## EXERCISE DIRECTIONS
What you return should be each line of the data containing the string "Layout".

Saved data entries
◆ ◆ ◆ ◆ ◆ ◆ ◆

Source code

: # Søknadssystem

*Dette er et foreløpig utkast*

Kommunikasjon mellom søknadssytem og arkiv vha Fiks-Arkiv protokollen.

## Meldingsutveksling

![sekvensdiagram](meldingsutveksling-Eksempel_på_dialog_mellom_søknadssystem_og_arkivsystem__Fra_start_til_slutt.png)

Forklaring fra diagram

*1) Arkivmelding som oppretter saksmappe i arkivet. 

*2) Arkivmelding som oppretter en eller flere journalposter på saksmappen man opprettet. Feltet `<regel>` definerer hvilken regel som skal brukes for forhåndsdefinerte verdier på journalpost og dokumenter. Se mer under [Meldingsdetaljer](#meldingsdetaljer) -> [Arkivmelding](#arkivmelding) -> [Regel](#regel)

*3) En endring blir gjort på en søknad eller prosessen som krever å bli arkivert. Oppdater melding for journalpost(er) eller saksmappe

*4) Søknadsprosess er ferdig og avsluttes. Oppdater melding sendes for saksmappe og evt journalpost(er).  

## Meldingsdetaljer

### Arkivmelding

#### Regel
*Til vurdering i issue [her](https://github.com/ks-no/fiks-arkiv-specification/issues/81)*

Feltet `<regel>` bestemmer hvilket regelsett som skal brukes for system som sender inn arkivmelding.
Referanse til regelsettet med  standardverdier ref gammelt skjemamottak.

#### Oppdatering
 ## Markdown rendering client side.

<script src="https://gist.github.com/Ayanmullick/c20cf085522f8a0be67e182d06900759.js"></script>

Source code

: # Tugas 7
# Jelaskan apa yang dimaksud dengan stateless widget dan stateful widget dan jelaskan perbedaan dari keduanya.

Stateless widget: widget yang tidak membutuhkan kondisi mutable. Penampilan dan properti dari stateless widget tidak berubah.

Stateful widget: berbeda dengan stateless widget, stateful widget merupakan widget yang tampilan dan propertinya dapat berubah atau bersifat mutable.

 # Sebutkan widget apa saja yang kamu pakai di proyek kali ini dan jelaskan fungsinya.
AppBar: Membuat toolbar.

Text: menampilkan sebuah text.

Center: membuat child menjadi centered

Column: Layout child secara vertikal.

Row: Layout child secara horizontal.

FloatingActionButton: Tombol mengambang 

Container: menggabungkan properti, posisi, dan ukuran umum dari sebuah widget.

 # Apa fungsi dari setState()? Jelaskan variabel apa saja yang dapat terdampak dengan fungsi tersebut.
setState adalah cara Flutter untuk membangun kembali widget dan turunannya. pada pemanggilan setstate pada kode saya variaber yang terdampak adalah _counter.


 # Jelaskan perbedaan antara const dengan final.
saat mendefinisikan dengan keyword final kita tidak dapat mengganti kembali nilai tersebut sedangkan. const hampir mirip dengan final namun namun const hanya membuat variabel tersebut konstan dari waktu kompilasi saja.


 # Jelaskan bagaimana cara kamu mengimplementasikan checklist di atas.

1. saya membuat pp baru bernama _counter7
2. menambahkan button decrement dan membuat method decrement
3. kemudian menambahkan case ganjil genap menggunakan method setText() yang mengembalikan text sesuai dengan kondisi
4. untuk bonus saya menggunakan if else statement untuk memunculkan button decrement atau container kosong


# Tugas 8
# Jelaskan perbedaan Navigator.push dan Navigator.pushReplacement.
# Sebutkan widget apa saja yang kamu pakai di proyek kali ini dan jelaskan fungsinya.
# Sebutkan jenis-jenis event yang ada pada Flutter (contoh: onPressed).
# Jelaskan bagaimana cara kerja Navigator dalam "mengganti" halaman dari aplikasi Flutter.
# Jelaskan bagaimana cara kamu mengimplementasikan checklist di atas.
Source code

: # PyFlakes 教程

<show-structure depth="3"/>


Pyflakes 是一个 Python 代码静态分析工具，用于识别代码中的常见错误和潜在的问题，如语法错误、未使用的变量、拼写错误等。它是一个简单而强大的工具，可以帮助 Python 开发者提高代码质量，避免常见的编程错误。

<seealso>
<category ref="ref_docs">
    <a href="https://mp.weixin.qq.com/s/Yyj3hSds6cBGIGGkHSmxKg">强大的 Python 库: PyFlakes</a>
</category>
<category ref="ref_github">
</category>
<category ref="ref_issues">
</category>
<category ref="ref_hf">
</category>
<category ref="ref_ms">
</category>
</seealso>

◆ ◆ ◆ ◆ ◆ ◆ ◆

## RESULT BELOW
Column: Layout child secara vertikal.
Row: Layout child secara horizontal.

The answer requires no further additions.